We used the rename function, passing first the old filename and then the new filename. The first call renames the file from /mydata/dog.txt to /mydata/dog.dat. The second call renames it from /mydata/dog.dat to /mydata/temp/dog.dat, which (in effect) moves the file.

imageYou can also give the file a new filename when you move it, as in this code:

rename(“/mydata/dog.dat”,”/mydata/temp/cat.txt”)

image There are conditions under which the rename operation won’t work:

♦ You’re renaming the file to move it to a new directory, but that directory does not exist. In this case, create the directory before you move the file.

♦ You’re renaming a file but some other file already exists under that name. In this case, either delete the other file or (better yet) make your program ask its users what they want it to do: Delete the old file (that is, “overwrite it”)? Abort the operation? Abort! Abort! Abort! (No, wait, that’s only for the self-destruct. Never mind.)

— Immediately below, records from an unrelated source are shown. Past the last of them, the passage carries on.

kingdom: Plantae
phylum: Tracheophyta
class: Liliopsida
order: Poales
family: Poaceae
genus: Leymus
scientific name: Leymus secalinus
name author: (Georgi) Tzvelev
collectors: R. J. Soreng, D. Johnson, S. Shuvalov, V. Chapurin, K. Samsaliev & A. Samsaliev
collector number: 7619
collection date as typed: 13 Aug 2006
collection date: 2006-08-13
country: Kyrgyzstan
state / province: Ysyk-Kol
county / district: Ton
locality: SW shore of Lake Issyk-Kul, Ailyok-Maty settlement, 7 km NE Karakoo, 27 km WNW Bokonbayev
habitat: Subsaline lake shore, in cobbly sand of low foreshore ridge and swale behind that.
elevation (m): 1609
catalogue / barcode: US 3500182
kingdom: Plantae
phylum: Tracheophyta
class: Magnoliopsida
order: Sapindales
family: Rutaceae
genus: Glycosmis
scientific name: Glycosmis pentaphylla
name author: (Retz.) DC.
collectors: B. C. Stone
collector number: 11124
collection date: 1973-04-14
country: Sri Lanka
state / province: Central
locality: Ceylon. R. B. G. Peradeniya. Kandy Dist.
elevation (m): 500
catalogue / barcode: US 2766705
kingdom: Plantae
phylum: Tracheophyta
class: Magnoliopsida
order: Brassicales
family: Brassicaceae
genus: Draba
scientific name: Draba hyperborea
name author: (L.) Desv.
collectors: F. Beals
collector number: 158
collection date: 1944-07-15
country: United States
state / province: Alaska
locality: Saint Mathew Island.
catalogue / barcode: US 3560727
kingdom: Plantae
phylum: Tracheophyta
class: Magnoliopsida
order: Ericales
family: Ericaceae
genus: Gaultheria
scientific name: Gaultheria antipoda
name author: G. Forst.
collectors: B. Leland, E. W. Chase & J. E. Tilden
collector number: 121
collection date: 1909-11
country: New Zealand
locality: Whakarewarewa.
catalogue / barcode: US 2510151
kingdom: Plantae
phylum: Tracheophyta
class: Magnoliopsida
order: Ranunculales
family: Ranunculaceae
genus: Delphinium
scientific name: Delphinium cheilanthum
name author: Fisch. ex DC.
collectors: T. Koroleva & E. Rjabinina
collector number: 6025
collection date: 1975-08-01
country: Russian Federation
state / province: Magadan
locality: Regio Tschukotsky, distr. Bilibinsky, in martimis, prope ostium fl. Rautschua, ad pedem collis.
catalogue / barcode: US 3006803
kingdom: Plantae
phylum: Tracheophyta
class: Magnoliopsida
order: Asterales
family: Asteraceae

♦ You’re renaming a file to move it to a new directory, but there’s already a file by that name in that directory. In this case, as in the previous example, get your program to ask the users what to do — overwrite or abort?

imageNow for some really exciting news! Renaming also works with directories! You can move directory names around just as if they were files! But there’s a catch: If any program has a file open within that directory, the rename function won’t work. The operating system lets you move or rename a directory only if you’re not accessing any files inside the directory. That’s still true if you’re using a DOS window and staying inside the C: directory like this:

C:\>cd dog

C:\dog>

If you have a DOS window open with this sort of operation in it, you can’t move the dog directory unless you either move out of the dog directory first or close the DOS window before you move the dog directory. (Or you can just make a new directory and move everything out of the old directory.)